Friday, May 24, 2013

The Great Principal Debate is Over (for now)...Now What?!



In last night's Dallas ISD school board meeting, the school board made decisions on the fate of the careers of two principals and some 400 school teachers. Considerably fewer principals than the 50 anticipated originally and far more teachers than anyone imagined. 

Among those two principals being fired was indeed the principal of Madison High School, the one position that was source of such controversy over the past several months (there will be more replacements as principals and some teachers, will either resign, accept demotions, or be transferred to other schools; in short, the controversy hasn't ended). 

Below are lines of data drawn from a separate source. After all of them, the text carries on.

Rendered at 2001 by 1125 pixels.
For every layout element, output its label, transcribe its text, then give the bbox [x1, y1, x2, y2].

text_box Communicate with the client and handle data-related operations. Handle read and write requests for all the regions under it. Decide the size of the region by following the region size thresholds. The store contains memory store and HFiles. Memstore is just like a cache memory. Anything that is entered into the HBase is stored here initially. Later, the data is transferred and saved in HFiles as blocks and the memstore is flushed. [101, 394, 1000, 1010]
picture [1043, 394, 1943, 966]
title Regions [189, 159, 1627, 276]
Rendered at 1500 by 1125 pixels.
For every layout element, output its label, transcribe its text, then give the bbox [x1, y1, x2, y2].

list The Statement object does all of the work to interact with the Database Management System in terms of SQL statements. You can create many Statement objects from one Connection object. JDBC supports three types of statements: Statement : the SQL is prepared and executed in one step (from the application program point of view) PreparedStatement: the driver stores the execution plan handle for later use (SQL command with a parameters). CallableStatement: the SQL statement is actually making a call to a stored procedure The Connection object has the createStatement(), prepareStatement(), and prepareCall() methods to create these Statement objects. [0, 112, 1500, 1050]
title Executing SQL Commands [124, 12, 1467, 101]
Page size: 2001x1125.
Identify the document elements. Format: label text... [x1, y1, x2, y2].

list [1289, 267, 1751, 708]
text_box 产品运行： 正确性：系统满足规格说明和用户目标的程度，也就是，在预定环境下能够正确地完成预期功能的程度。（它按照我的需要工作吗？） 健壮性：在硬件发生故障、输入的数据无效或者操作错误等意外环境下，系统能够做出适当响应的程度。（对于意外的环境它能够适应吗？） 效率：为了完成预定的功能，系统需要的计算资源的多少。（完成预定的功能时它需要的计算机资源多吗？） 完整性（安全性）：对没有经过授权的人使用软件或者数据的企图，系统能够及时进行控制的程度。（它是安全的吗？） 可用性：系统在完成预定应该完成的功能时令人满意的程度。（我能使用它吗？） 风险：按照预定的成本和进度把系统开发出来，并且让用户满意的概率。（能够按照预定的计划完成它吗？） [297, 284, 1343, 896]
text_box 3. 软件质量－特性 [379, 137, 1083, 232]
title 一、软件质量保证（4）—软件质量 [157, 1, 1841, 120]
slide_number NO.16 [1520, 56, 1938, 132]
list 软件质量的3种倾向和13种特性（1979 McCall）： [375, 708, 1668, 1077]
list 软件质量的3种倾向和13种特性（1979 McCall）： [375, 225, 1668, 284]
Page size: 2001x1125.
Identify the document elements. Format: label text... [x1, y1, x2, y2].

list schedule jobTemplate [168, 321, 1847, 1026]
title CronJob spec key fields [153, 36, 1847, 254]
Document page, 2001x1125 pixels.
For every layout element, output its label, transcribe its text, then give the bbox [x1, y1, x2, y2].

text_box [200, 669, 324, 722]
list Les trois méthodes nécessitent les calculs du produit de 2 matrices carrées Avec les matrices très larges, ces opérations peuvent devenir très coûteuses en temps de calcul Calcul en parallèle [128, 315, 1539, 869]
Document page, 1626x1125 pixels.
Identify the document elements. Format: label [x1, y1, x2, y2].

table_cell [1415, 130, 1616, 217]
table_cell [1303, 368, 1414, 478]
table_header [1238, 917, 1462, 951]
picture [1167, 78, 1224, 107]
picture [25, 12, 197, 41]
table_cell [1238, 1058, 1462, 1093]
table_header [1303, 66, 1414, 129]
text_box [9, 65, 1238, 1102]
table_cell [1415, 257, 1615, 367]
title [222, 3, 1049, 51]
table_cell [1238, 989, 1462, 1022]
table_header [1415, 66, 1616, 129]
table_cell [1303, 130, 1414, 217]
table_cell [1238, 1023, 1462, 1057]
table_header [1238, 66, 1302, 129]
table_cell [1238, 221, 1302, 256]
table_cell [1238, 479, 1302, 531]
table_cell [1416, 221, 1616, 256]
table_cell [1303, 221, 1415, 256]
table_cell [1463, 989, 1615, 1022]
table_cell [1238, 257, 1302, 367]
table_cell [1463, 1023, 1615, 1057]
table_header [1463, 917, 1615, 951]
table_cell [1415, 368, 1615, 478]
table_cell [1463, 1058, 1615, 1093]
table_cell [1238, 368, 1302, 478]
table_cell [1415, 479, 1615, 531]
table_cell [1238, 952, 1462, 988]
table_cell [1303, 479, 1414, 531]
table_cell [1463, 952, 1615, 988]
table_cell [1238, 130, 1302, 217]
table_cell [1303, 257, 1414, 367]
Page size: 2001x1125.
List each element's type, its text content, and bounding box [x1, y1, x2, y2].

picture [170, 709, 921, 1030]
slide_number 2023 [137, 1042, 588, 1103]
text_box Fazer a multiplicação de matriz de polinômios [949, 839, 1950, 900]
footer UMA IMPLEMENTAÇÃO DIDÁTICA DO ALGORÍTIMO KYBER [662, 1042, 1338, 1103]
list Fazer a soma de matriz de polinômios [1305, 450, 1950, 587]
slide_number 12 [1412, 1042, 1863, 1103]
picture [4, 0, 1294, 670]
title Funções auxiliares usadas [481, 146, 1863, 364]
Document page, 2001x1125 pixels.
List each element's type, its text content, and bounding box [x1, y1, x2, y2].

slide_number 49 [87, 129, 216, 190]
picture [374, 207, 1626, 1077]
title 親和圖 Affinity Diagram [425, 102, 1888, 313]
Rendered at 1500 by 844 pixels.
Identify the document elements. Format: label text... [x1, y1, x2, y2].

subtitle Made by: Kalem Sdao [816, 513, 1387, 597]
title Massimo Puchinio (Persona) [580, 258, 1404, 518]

I think it's very important to mention as Mike Miles does in this interview, that citizens have a right to express displeasure with this decision. The principals involved have a right to appeal the decision. Jason Whitely, the reporter in this interview, mentions pastors and ministers who were 'indifferent' to the process. I am assuming his reference was to me and Pastor Jones in our appearance on 'Inside Texas Politics'. But it's important to make a clarification, I am not (nor do I believe Pastor Jones is) 'indifferent'. My stance has always been that this is a complex issue. Behind all of the emotions expressed by students, parents and other stakeholders, are some very valid points, that should not be dismissed. 

But Mike Miles, for all of his missteps, has some valid points as well. If what we expect is 'reform' but 'reform' with all of the same personnel, we have to question whether what we are getting is real reform. I hope going forward that the Superintendent is more collaborative and more relational during his tenure. No one holding a public office, certainly one giving oversight, management and direction to a democratic institution like a public school district, can do so without engaging the constituent groups that are the direct beneficiaries and stakeholders of that institution. There are some real issues to be taken into account. For the most part, the main issue being that a change in principal or new teachers do not address the real problem of education in poor communities. Be it TAKS, TAAS of STAAR (the three generations of standardized testing administered to students in Texas) or the ACT or SAT tests, we have shown throughout the country that we can create generations of proficient test takers. What we have not proven is that we can truly and adequately educate students in 12 years of schooling. 

Some 80% of DISD students going on to colleges and universities in our country require remediation. That means they are requiring remediation after passing every standardized tests that implies that they read, write, do math and grasp social studies proficiently enough to graduate and go to a post secondary school and work. It is only when they get to a college, university or work that we find out that this isn't the case. If the goal of moving a principal is to make sure more children can pass the standardized tests, then we should all let Mr. Miles know that we expect more. We should let him know that increased graduation rates are not enough. We need to require that our students have been educated enough to employ that education meaningfully in an institution of higher learning or in the workforce. 

Far from 'indifferent', I believe we owe it to Mike Miles to give him that chance. I believe we owe it to our children, our community and to our city. I believe that if we fail to give him that chance, we will all suffer. 

I have very good friends who are smart people who feel differently than I do. But the real question is not how we feel about Miles. The real question is what is our responsibility to the children of Dallas, and how do we undergird the efforts of these principals and teachers to help make sure that these children succeed? I would argue that the highest and best energies of those who have spent calling for Mike Miles' retirement, could be utilized addressing issues of poverty in communities that constitutes the barriers to the education our children. 

We're in the Commencement season. Graduating students aren't just ending their public school life, they are 'commencing' - starting - a new phase of life. I suggest it's about time we ALL 'commence' making these schools better - for all of us.